*TASK INPUT*
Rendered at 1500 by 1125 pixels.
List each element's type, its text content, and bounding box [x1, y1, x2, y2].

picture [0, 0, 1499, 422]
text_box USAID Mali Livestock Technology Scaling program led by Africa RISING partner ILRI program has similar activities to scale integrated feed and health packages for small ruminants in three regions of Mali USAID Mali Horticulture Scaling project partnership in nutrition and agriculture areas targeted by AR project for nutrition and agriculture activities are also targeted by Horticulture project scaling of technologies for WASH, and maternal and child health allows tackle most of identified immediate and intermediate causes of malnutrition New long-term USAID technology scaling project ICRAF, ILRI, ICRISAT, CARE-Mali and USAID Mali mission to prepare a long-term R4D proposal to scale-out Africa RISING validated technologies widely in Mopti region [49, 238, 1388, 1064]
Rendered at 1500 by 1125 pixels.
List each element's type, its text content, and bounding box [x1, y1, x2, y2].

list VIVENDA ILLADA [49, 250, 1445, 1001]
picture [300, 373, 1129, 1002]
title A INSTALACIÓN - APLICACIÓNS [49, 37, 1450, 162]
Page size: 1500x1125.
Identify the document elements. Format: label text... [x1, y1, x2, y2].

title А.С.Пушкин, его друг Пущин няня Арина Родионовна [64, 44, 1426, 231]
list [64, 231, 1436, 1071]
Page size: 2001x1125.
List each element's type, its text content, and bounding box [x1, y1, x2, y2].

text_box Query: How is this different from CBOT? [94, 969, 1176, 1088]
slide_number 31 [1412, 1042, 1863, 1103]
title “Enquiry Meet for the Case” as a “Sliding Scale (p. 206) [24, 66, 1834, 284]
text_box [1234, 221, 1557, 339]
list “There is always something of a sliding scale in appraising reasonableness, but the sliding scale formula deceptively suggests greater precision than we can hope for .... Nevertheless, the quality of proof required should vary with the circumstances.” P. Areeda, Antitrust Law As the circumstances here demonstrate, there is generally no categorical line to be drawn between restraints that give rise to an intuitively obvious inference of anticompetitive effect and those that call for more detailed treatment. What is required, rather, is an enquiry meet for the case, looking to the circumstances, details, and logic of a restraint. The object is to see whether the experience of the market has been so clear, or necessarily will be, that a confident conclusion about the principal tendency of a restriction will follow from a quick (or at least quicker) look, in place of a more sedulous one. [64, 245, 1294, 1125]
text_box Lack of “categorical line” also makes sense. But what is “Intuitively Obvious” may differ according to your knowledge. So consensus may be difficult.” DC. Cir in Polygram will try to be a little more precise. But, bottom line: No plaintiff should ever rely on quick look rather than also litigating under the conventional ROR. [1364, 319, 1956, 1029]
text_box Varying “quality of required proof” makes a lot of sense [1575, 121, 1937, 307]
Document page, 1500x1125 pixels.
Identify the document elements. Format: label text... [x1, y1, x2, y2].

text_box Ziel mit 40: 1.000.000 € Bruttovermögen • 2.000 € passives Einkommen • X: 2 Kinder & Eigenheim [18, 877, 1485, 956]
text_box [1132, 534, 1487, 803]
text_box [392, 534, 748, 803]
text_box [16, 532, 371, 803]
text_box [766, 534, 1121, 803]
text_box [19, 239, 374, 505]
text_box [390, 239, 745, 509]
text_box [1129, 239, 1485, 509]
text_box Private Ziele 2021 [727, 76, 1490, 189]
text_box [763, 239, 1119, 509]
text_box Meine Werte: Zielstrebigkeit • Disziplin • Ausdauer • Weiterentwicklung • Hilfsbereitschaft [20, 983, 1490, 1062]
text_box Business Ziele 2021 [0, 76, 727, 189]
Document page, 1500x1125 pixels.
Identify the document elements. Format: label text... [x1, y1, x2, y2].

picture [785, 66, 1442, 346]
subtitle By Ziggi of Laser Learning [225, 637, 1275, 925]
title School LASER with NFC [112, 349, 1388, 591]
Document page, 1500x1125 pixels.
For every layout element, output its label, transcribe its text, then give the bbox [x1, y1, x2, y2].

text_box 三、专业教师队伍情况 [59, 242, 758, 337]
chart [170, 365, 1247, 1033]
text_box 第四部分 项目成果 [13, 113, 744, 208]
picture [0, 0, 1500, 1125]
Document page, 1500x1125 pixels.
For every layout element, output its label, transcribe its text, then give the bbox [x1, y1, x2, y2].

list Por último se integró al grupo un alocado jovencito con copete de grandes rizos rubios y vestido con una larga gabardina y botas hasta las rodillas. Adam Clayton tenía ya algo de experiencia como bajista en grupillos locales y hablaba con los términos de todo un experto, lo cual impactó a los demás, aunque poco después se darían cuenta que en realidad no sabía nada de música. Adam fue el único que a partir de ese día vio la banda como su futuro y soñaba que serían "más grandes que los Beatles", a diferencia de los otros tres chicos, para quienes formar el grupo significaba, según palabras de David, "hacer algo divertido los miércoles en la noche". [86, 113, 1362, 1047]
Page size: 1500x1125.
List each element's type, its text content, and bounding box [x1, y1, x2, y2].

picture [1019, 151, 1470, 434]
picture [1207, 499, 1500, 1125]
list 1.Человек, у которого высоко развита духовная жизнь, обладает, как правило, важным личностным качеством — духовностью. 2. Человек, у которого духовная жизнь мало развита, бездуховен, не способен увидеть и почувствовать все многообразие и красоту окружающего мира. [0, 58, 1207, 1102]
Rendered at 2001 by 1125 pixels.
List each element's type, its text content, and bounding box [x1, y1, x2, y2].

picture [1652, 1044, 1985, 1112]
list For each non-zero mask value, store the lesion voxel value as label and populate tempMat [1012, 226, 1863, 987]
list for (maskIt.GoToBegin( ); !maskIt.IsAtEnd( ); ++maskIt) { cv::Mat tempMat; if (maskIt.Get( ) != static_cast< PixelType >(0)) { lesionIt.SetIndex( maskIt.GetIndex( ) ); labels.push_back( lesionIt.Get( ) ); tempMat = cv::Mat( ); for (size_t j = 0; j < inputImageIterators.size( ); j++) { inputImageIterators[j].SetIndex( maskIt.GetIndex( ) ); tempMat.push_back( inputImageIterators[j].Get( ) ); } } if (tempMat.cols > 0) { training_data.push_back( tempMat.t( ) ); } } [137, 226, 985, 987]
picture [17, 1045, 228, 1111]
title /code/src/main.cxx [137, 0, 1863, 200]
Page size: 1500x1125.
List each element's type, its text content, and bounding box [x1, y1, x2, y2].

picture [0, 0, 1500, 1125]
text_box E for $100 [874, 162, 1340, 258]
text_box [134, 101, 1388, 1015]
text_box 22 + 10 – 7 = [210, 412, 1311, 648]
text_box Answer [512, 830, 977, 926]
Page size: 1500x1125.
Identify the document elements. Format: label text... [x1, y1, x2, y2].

*INSTRUCTION*
The answer should reproduce each entry above in full.

*REPLY TO THE EXERCISE*
Rendered at 1500 by 1125 pixels.
List each element's type, its text content, and bounding box [x1, y1, x2, y2].

picture [0, 0, 1499, 422]
text_box USAID Mali Livestock Technology Scaling program led by Africa RISING partner ILRI program has similar activities to scale integrated feed and health packages for small ruminants in three regions of Mali USAID Mali Horticulture Scaling project partnership in nutrition and agriculture areas targeted by AR project for nutrition and agriculture activities are also targeted by Horticulture project scaling of technologies for WASH, and maternal and child health allows tackle most of identified immediate and intermediate causes of malnutrition New long-term USAID technology scaling project ICRAF, ILRI, ICRISAT, CARE-Mali and USAID Mali mission to prepare a long-term R4D proposal to scale-out Africa RISING validated technologies widely in Mopti region [49, 238, 1388, 1064]
Rendered at 1500 by 1125 pixels.
List each element's type, its text content, and bounding box [x1, y1, x2, y2].

list VIVENDA ILLADA [49, 250, 1445, 1001]
picture [300, 373, 1129, 1002]
title A INSTALACIÓN - APLICACIÓNS [49, 37, 1450, 162]
Page size: 1500x1125.
Identify the document elements. Format: label text... [x1, y1, x2, y2].

title А.С.Пушкин, его друг Пущин няня Арина Родионовна [64, 44, 1426, 231]
list [64, 231, 1436, 1071]
Page size: 2001x1125.
List each element's type, its text content, and bounding box [x1, y1, x2, y2].

text_box Query: How is this different from CBOT? [94, 969, 1176, 1088]
slide_number 31 [1412, 1042, 1863, 1103]
title “Enquiry Meet for the Case” as a “Sliding Scale (p. 206) [24, 66, 1834, 284]
text_box [1234, 221, 1557, 339]
list “There is always something of a sliding scale in appraising reasonableness, but the sliding scale formula deceptively suggests greater precision than we can hope for .... Nevertheless, the quality of proof required should vary with the circumstances.” P. Areeda, Antitrust Law As the circumstances here demonstrate, there is generally no categorical line to be drawn between restraints that give rise to an intuitively obvious inference of anticompetitive effect and those that call for more detailed treatment. What is required, rather, is an enquiry meet for the case, looking to the circumstances, details, and logic of a restraint. The object is to see whether the experience of the market has been so clear, or necessarily will be, that a confident conclusion about the principal tendency of a restriction will follow from a quick (or at least quicker) look, in place of a more sedulous one. [64, 245, 1294, 1125]
text_box Lack of “categorical line” also makes sense. But what is “Intuitively Obvious” may differ according to your knowledge. So consensus may be difficult.” DC. Cir in Polygram will try to be a little more precise. But, bottom line: No plaintiff should ever rely on quick look rather than also litigating under the conventional ROR. [1364, 319, 1956, 1029]
text_box Varying “quality of required proof” makes a lot of sense [1575, 121, 1937, 307]
Document page, 1500x1125 pixels.
Identify the document elements. Format: label text... [x1, y1, x2, y2].

text_box Ziel mit 40: 1.000.000 € Bruttovermögen • 2.000 € passives Einkommen • X: 2 Kinder & Eigenheim [18, 877, 1485, 956]
text_box [1132, 534, 1487, 803]
text_box [392, 534, 748, 803]
text_box [16, 532, 371, 803]
text_box [766, 534, 1121, 803]
text_box [19, 239, 374, 505]
text_box [390, 239, 745, 509]
text_box [1129, 239, 1485, 509]
text_box Private Ziele 2021 [727, 76, 1490, 189]
text_box [763, 239, 1119, 509]
text_box Meine Werte: Zielstrebigkeit • Disziplin • Ausdauer • Weiterentwicklung • Hilfsbereitschaft [20, 983, 1490, 1062]
text_box Business Ziele 2021 [0, 76, 727, 189]
Document page, 1500x1125 pixels.
Identify the document elements. Format: label text... [x1, y1, x2, y2].

picture [785, 66, 1442, 346]
subtitle By Ziggi of Laser Learning [225, 637, 1275, 925]
title School LASER with NFC [112, 349, 1388, 591]
Document page, 1500x1125 pixels.
For every layout element, output its label, transcribe its text, then give the bbox [x1, y1, x2, y2].

text_box 三、专业教师队伍情况 [59, 242, 758, 337]
chart [170, 365, 1247, 1033]
text_box 第四部分 项目成果 [13, 113, 744, 208]
picture [0, 0, 1500, 1125]
Document page, 1500x1125 pixels.
For every layout element, output its label, transcribe its text, then give the bbox [x1, y1, x2, y2].

list Por último se integró al grupo un alocado jovencito con copete de grandes rizos rubios y vestido con una larga gabardina y botas hasta las rodillas. Adam Clayton tenía ya algo de experiencia como bajista en grupillos locales y hablaba con los términos de todo un experto, lo cual impactó a los demás, aunque poco después se darían cuenta que en realidad no sabía nada de música. Adam fue el único que a partir de ese día vio la banda como su futuro y soñaba que serían "más grandes que los Beatles", a diferencia de los otros tres chicos, para quienes formar el grupo significaba, según palabras de David, "hacer algo divertido los miércoles en la noche". [86, 113, 1362, 1047]
Page size: 1500x1125.
List each element's type, its text content, and bounding box [x1, y1, x2, y2].

picture [1019, 151, 1470, 434]
picture [1207, 499, 1500, 1125]
list 1.Человек, у которого высоко развита духовная жизнь, обладает, как правило, важным личностным качеством — духовностью. 2. Человек, у которого духовная жизнь мало развита, бездуховен, не способен увидеть и почувствовать все многообразие и красоту окружающего мира. [0, 58, 1207, 1102]
Rendered at 2001 by 1125 pixels.
List each element's type, its text content, and bounding box [x1, y1, x2, y2].

picture [1652, 1044, 1985, 1112]
list For each non-zero mask value, store the lesion voxel value as label and populate tempMat [1012, 226, 1863, 987]
list for (maskIt.GoToBegin( ); !maskIt.IsAtEnd( ); ++maskIt) { cv::Mat tempMat; if (maskIt.Get( ) != static_cast< PixelType >(0)) { lesionIt.SetIndex( maskIt.GetIndex( ) ); labels.push_back( lesionIt.Get( ) ); tempMat = cv::Mat( ); for (size_t j = 0; j < inputImageIterators.size( ); j++) { inputImageIterators[j].SetIndex( maskIt.GetIndex( ) ); tempMat.push_back( inputImageIterators[j].Get( ) ); } } if (tempMat.cols > 0) { training_data.push_back( tempMat.t( ) ); } } [137, 226, 985, 987]
picture [17, 1045, 228, 1111]
title /code/src/main.cxx [137, 0, 1863, 200]
Page size: 1500x1125.
List each element's type, its text content, and bounding box [x1, y1, x2, y2].

picture [0, 0, 1500, 1125]
text_box E for $100 [874, 162, 1340, 258]
text_box [134, 101, 1388, 1015]
text_box 22 + 10 – 7 = [210, 412, 1311, 648]
text_box Answer [512, 830, 977, 926]
Page size: 1500x1125.
Identify the document elements. Format: label text... [x1, y1, x2, y2].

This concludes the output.